Direct and indirect profits and savings are possible with today’s modern carwash vacuums. Taggart points to the use of variable frequency drives (VFDs) that control and manage the power supply to vacuum motors as a way to measure a direct ROI.

“VFDs have made a significant impact in the operation and performance of vacuum systems today. These systems monitor your vacuums, so they always operate at maximum efficiency. Your motors work as much or as little as needed, depending on the actual demand for suction,” explains Taggart, adding that operators can also qualify for energy-savings-related grants and rebates when incorporating such technologies as VFDs. However, Taggart warns that not all VFD systems are created equal and leading platforms on the market today feature customized software to deliver even more benefits and savings. 

Providing a positive customer experience, on the other hand, is an indirect benefit that you may not be able to tie dollars and cents to. Customers who are passing by your site wondering if they are going to patronize it or not likely won’t be wowed from the street by the technology in your tunnel or bay. But, beautiful vacuum arches that are brightly lit are another story. Then, once new customers use the vacuums, their loyalty should follow. 

“When the experience is right, customers will view your carwash as a destination and will return again and again,” reassures Lieneman, who also weighs in on the free versus paid debate. “A more direct vacuum revenue stream may also be an option in certain areas.
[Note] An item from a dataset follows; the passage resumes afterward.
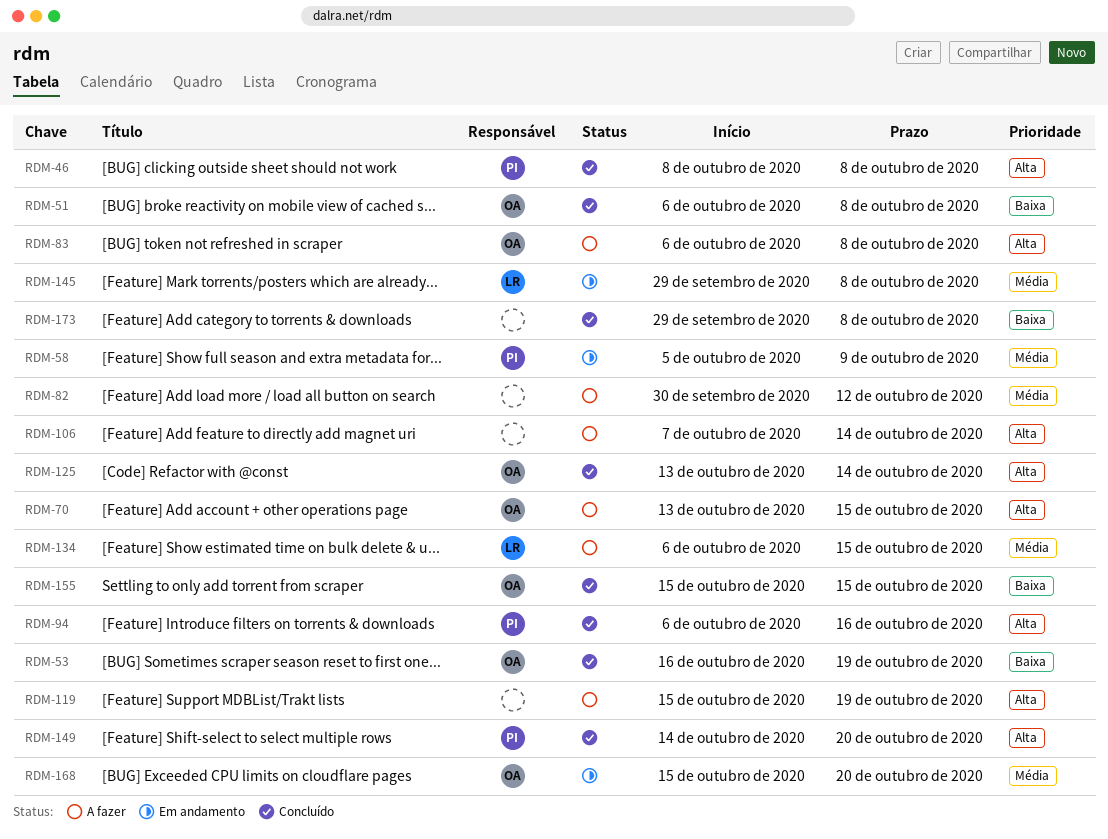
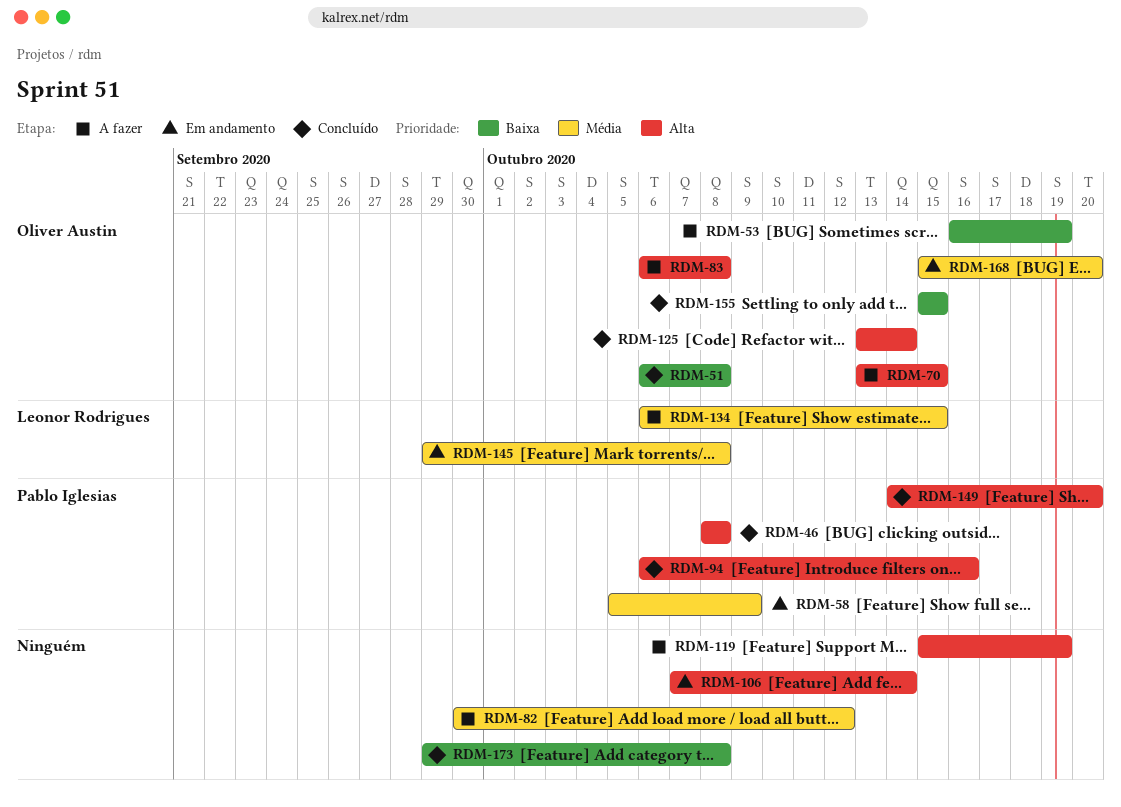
RDM-53, status: Concluído -> A fazer
RDM-106, status: A fazer -> Em andamento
Pay options, including hybrid systems where vacuums are free only with the purchase of a carwash, may be an ideal option depending on the competitive landscape.”

The experts we interviewed for this article see equipment and motor technologies evolving moving forward, especially in the areas of performance and energy savings. In addition, expanding payment options, including mobile-enabled, will continue to be more common on vacuum equipment in the coming years.

These advancements require investments, not cuts. “One of the first things new investors look to cut when they’re over budget is the vacuums, but this equipment offers the fastest return on their investment,” warns Pearson. If you’re currently at this crossroads, experts recommend looking elsewhere.